Seperti diketahui, sebelumnya Kepala Dinas Komunikasi dan Informasi kehumasan DKI Jakarta, Dian Ekowati, mengatakan, bahwa saat ini terdapat sebanyak 4.317 titik mesin absensi pegawai.

Dari jumlah tersebut, terdapat 2.400 mesin absensi untuk guru, selebihnya non guru.

“Dari jumlah tersebut, sebanyak 140 mesin absensi non guru yang offline. Sedangkan mesin absensi guru yang offline sebanyak 1.000. 1.400 mesin absensi guru tidak offline karena sekarang masih dalam proses PPDB,” jelas Dian.

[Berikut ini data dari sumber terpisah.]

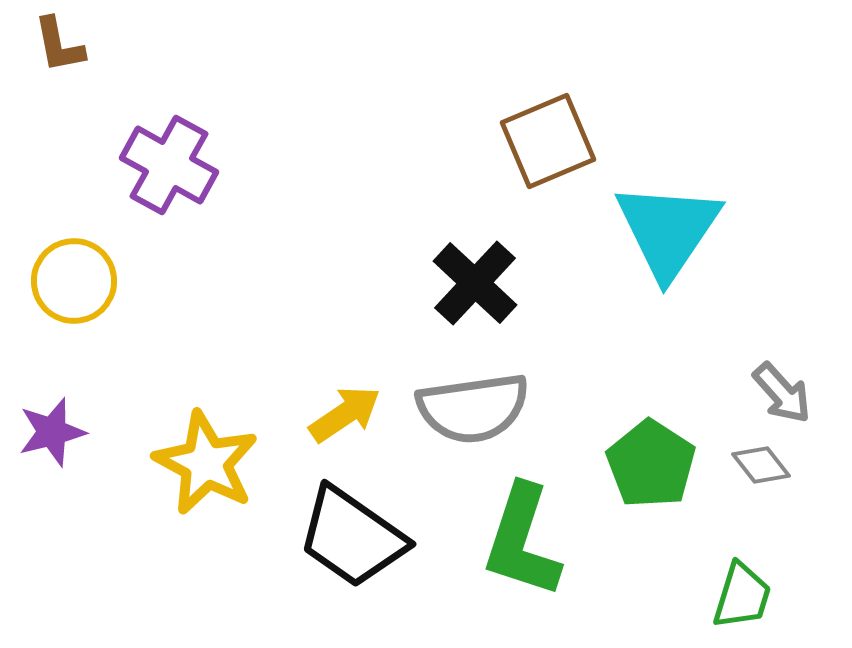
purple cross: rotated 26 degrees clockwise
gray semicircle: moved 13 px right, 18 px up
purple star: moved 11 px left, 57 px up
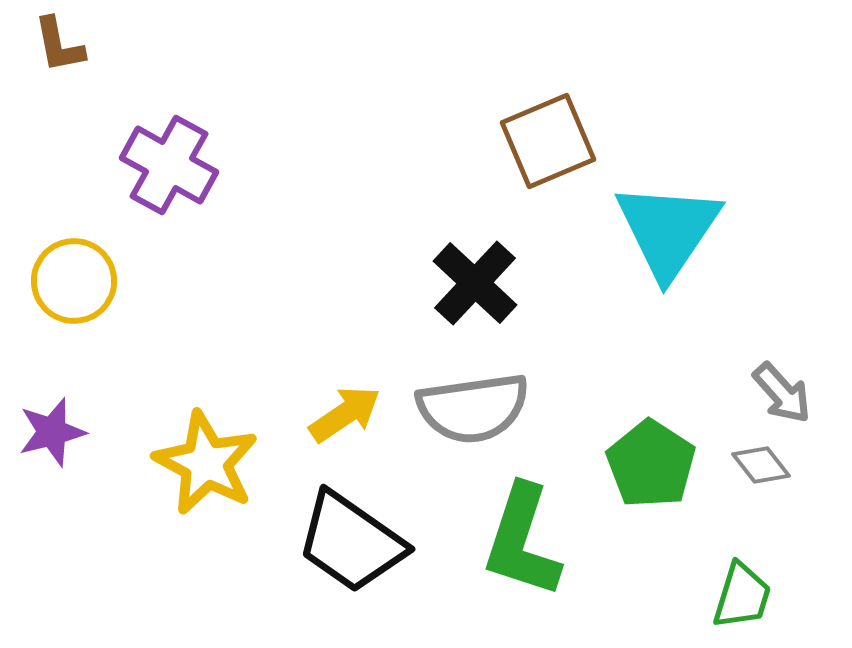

Menurut Dian, laporan sementara offline-nya mesin-mesin itu karena jaringan internet yang terputus. Selain itu, juga terdapat beberapa kabel optik yang terputus akibat digigit tikus.

“Kami terus cari penyebab pastinya. Berdasarkan laporan masuk memang karena kabel fiber optik digigit tikus dan jaringan internet yang mati,” jelasnya.

Sebelumnya, sebanyak 6.072 Pegawai Negeri Sipil (PNS) DKI Jakarta dari 39.913 pegawai, tercatat tidak hadir pada hari pertama masuk kerja, Senin (11/7/2016).

Sementara, pegawai yang terlambat sebanyak 1.733 orang, dan tepat waktu 32.108 orang.